TASKS TO PERFORM →
A: In the compilation pipeline text, what are the two targets of the final machine stage?
B: Carry on with the compilation pipeline text, starting after its last sentence.
Start of READING TEXT
9.2 KiB
title, description
| title | description |
|---|---|
| Compilation Pipeline | Overview of the compilation stages and optimizations |
Overview
The compilation pipeline transforms source code through several stages, each adding information or lowering the representation toward execution. All backends share the same path through mcode and streamline.
Source → Tokenize → Parse → Fold → Mcode → Streamline → Machine
The final machine stage has two targets:
- Mach VM — a register-based bytecode interpreter that directly executes the mcode instruction set as compact 32-bit binary
- Native code — lowers mcode to QBE or LLVM intermediate language, then compiles to machine code for the target CPU architecture
Stages
Tokenize (tokenize.cm)
Splits source text into tokens. Handles string interpolation by re-tokenizing template literal contents. Produces a token array with position information (line, column).
Parse (parse.cm)
Converts tokens into an AST. Also performs semantic analysis:
- Scope records: For each scope (global, function), builds a record mapping variable names to their metadata:
make(var/def/function/input),function_nr,nr_uses,closureflag, andlevel. - Type tags: When the right-hand side of a
defis a syntactically obvious type, stampstype_tagon the scope record entry. Derivable types:"integer","number","text","array","record","function","logical". Fordefvariables, type tags are also inferred from usage patterns: push (x[] = v) implies array, property access (x.foo = v) implies record, integer key implies array, text key implies record. - Type error detection: For
defvariables with known type tags, provably wrong operations are reported as compile errors: property access on arrays, push on non-arrays, text keys on arrays, integer keys on records. Onlydefvariables are checked becausevarcan be reassigned. - Intrinsic resolution: Names used but not locally bound are recorded in
ast.intrinsics. Name nodes referencing intrinsics getintrinsic: true. - Access kind: Subscript (
[) nodes getaccess_kind:"index"for numeric subscripts,"field"for string subscripts, omitted otherwise. - Tail position: Return statements where the expression is a call get
tail: true.
Fold (fold.cm)
Operates on the AST. Performs constant folding and type analysis:
- Constant folding: Evaluates arithmetic on known constants at compile time (e.g.,
5 + 10becomes15). - Constant propagation: Tracks
defbindings whose values are known constants. - Type propagation: Extends
type_tagthrough operations. When both operands of an arithmetic op have known types, the result type is known. Propagates type tags to reference sites. - Intrinsic specialization: When an intrinsic call's argument types are known, stamps a
hinton the call node. For example,length(x)where x is a known array getshint: "array_length". Type checks likeis_array(known_array)are folded totrue. - Purity analysis: Expressions with no side effects are marked pure (literals, name references, arithmetic on pure operands, calls to pure intrinsics). The pure intrinsic set contains only
is_*sensory functions — they are the only intrinsics guaranteed to never disrupt regardless of argument types. Other intrinsics liketext,number, andlengthcan disrupt on wrong argument types and are excluded. - Dead code elimination: Removes unreachable branches when conditions are known constants. Removes unused
var/defdeclarations with pure initializers. Removes standalone calls to pure intrinsics where the result is discarded.
End of READING TEXT
Start of ENTRIES SUPPLIED
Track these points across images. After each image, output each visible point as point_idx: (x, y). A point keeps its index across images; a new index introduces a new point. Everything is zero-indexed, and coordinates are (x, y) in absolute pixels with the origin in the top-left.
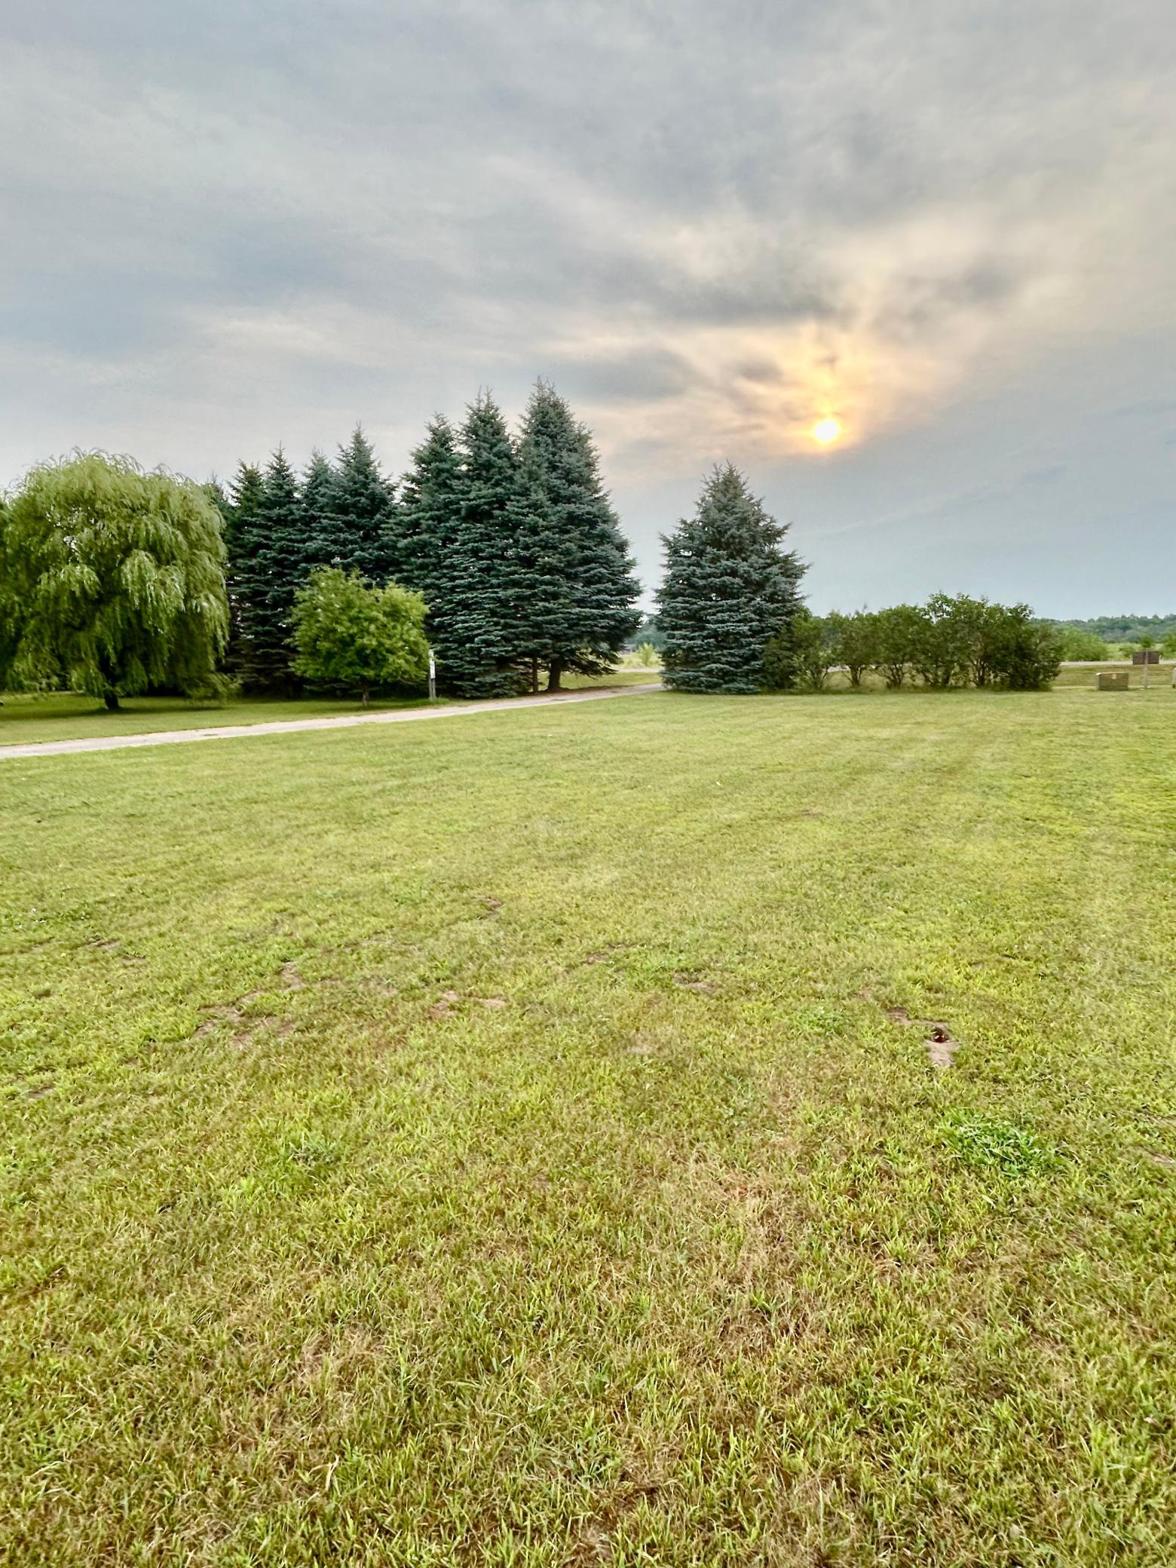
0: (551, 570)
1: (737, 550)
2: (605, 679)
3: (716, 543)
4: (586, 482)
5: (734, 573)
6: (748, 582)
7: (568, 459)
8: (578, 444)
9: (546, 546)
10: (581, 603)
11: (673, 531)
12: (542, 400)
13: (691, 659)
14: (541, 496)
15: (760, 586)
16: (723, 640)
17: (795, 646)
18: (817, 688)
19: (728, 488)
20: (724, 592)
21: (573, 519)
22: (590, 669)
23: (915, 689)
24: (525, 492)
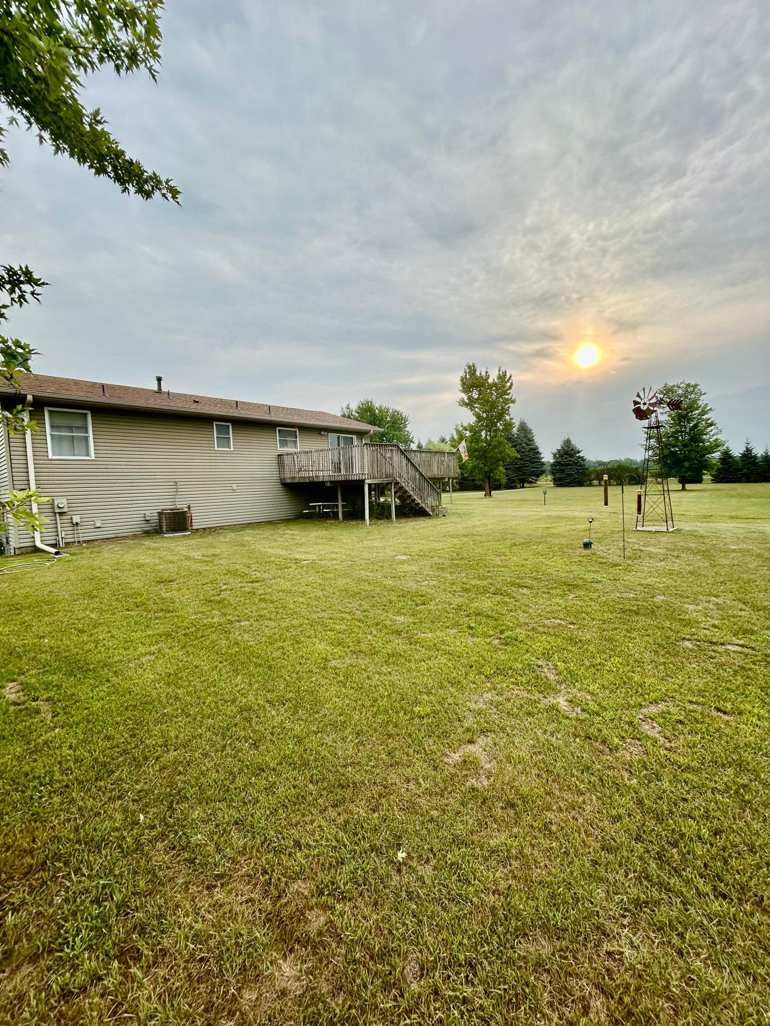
0: (527, 461)
1: (572, 456)
2: (534, 485)
3: (566, 454)
4: (533, 440)
5: (571, 461)
6: (574, 462)
7: (529, 436)
8: (530, 432)
9: (526, 456)
10: (533, 467)
11: (555, 451)
12: (521, 423)
13: (560, 479)
14: (524, 445)
15: (577, 463)
16: (569, 475)
17: (586, 476)
18: (591, 485)
19: (568, 442)
20: (568, 465)
21: (531, 449)
22: (530, 482)
23: (614, 485)
24: (521, 444)
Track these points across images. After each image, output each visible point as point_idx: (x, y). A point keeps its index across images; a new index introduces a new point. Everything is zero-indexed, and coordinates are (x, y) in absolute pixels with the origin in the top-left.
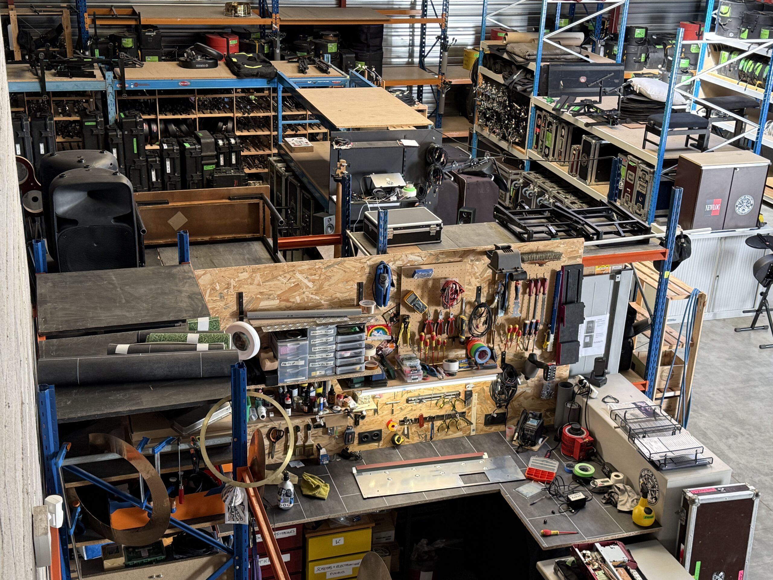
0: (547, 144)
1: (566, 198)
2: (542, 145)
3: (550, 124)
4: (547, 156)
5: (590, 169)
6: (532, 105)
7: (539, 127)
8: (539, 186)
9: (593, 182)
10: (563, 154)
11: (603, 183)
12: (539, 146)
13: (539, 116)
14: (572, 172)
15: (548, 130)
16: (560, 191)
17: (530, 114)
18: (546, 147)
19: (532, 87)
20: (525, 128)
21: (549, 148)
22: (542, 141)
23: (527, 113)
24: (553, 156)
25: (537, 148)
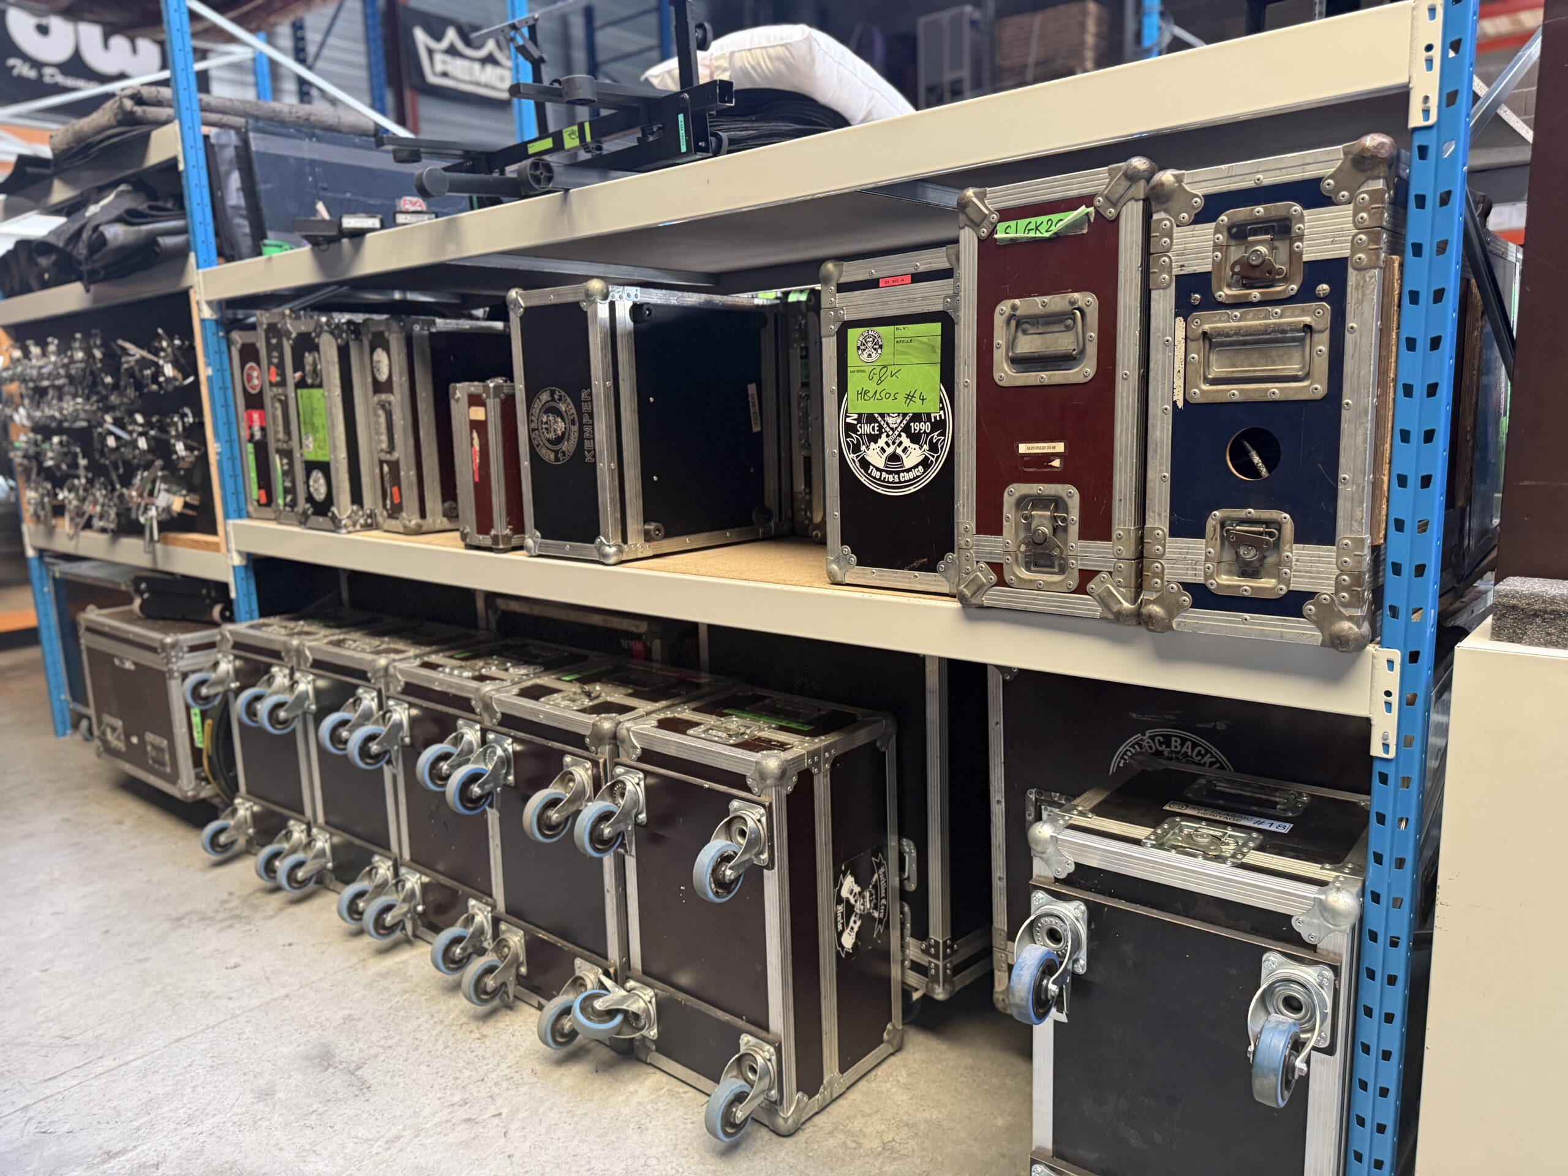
0: (312, 450)
2: (289, 473)
3: (306, 344)
4: (323, 508)
6: (202, 312)
7: (254, 402)
8: (317, 664)
9: (635, 540)
12: (279, 483)
13: (249, 353)
15: (301, 384)
17: (205, 372)
18: (311, 466)
19: (183, 231)
20: (195, 434)
21: (324, 468)
22: (287, 454)
23: (187, 362)
24: (357, 498)
25: (270, 501)
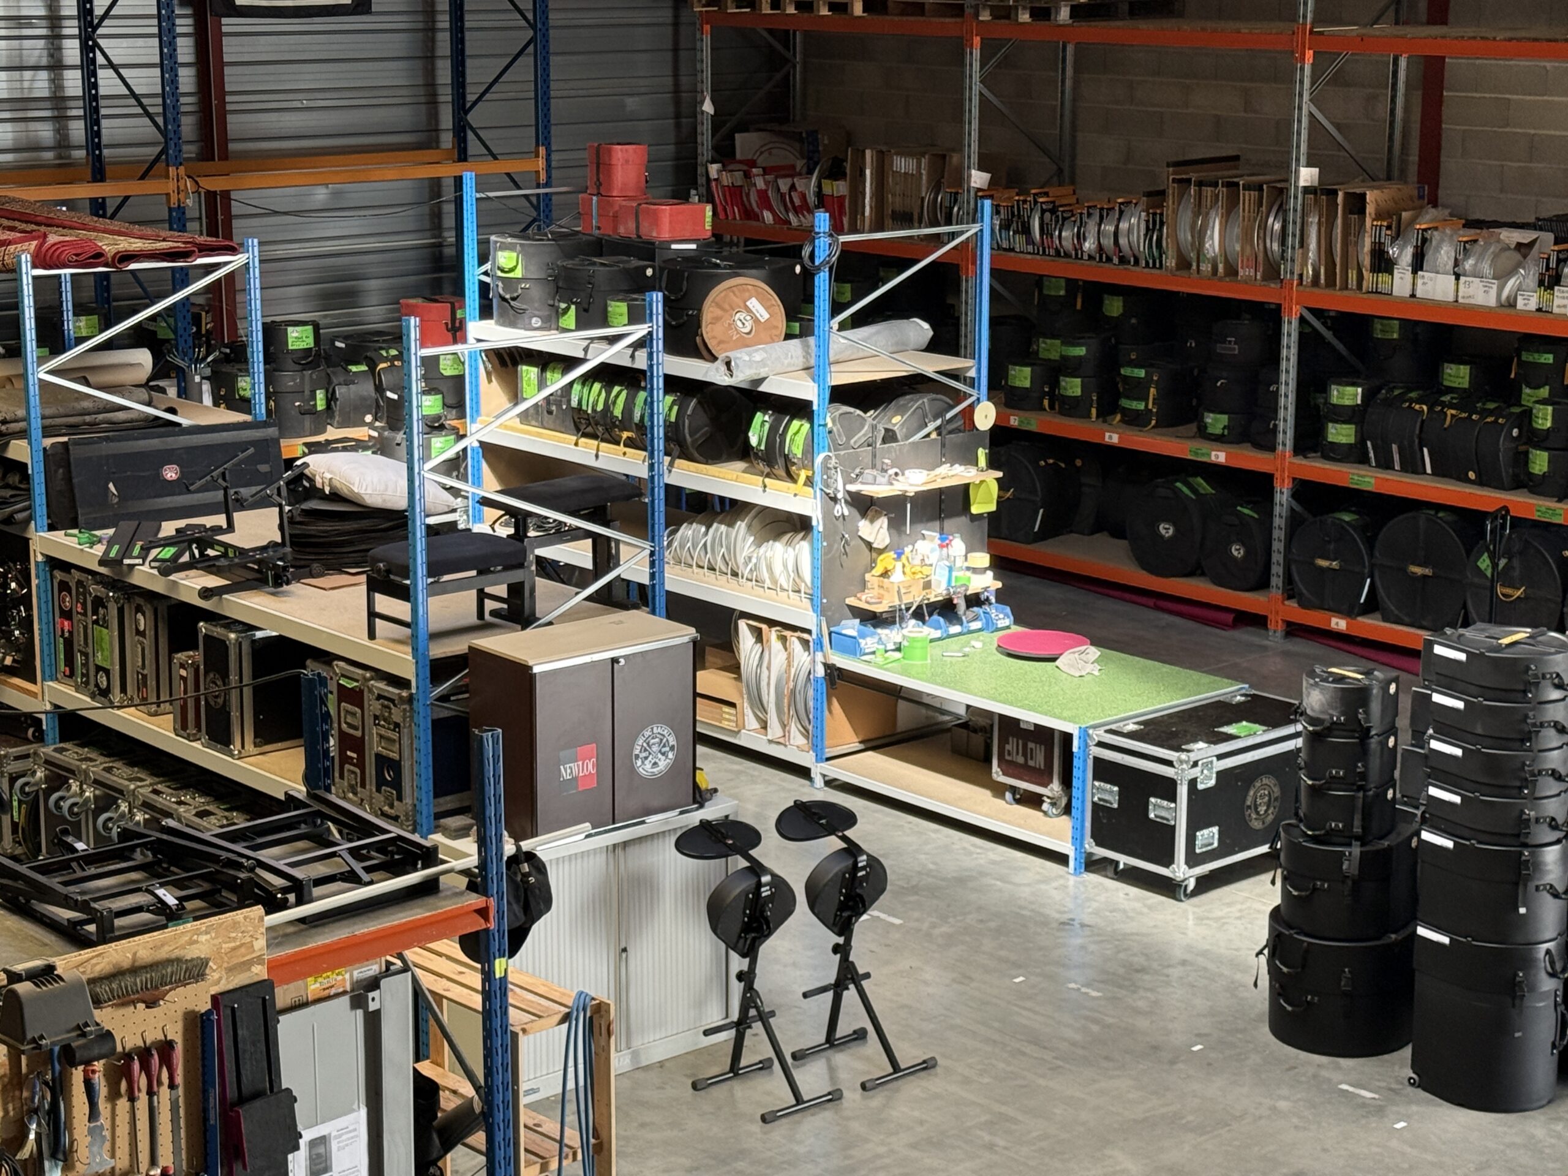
0: (100, 659)
1: (180, 803)
2: (85, 665)
3: (99, 603)
4: (105, 693)
5: (235, 714)
6: (37, 556)
7: (67, 615)
8: (96, 782)
9: (250, 747)
10: (151, 683)
11: (279, 745)
12: (79, 670)
13: (64, 586)
14: (184, 727)
15: (96, 622)
16: (159, 787)
17: (34, 582)
18: (99, 669)
19: (29, 508)
20: (27, 624)
21: (107, 672)
22: (85, 654)
23: (25, 581)
24: (123, 690)
25: (72, 675)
End of ENTRIES SUPPLIED
EXPECTED RESPONSES →
A: The Mach VM, a register-based bytecode interpreter, and native code built through QBE or LLVM.

B:
Mcode (mcode.cm)
Lowers the AST to a JSON-based intermediate representation with explicit operations. Key design principle: every type check is an explicit instruction so downstream optimizers can see and eliminate them.
- Typed load/store: Emits
load_index(array by integer),load_field(record by string), orload_dynamic(unknown) based on type information from fold. - Decomposed calls: Function calls are split into
frame(create call frame) +setarg(set arguments) +invoke(execute call). - Intrinsic access: Intrinsic functions are loaded via
accesswith an intrinsic marker rather than global lookup. - Intrinsic inlining: Type-check intrinsics (
is_array,is_text,is_number,is_integer,is_logical,is_null,is_function,is_object,is_stone),length, andpushare emitted as direct opcodes instead of frame/setarg/invoke call sequences. - Disruption handler labels: When a function has a disruption handler, a label is emitted before the handler code. This allows the streamline optimizer's unreachable code elimination to safely nop dead code after
returnwithout accidentally eliminating the handler. - Tail call marking: When a return statement's expression is a call and the function has no disruption handler, the final
invokeis renamed totail_invoke. This marks the call site for future tail call optimization. Functions with disruption handlers cannot use TCO because the handler frame must remain on the stack.
See Mcode IR for the instruction format and complete instruction reference.
Streamline (streamline.cm)
Optimizes the Mcode IR through a series of independent passes. Operates per-function:
- Backward type inference: Infers parameter types from how they are used in typed operators (
add_int,store_index,load_field,push,pop, etc.). Immutabledefparameters keep their inferred type across label join points. - Type-check elimination: When a slot's type is known, eliminates
is_<type>+ conditional jump pairs. Narrowsload_dynamic/store_dynamicto typed variants. - Algebraic simplification: Rewrites identity operations (add 0, multiply 1, divide 1) and folds same-slot comparisons.
- Boolean simplification: Fuses
not+ conditional jump into a single jump with inverted condition. - Move elimination: Removes self-moves (
move a, a). - Unreachable elimination: Nops dead code after
returnuntil the next label. - Dead jump elimination: Removes jumps to the immediately following label.
See Streamline Optimizer for detailed pass descriptions.
Machine
The streamlined mcode is lowered to a machine target for execution.
Mach VM (default)
The Mach VM is a register-based virtual machine that directly interprets the mcode instruction set as 32-bit binary bytecode. The Mach serializer (mach.c) converts streamlined mcode JSON into compact 32-bit instructions with a constant pool. Since the mach bytecode is a direct encoding of the mcode, the Mcode IR reference serves as the authoritative instruction set documentation.
pit script.ce
Native Code (QBE / LLVM)
Lowers the streamlined mcode to QBE or LLVM intermediate language for compilation to native machine code. Each mcode function becomes a native function that calls into the ƿit runtime (cell_rt_* functions) for operations that require the runtime (allocation, intrinsic dispatch, etc.).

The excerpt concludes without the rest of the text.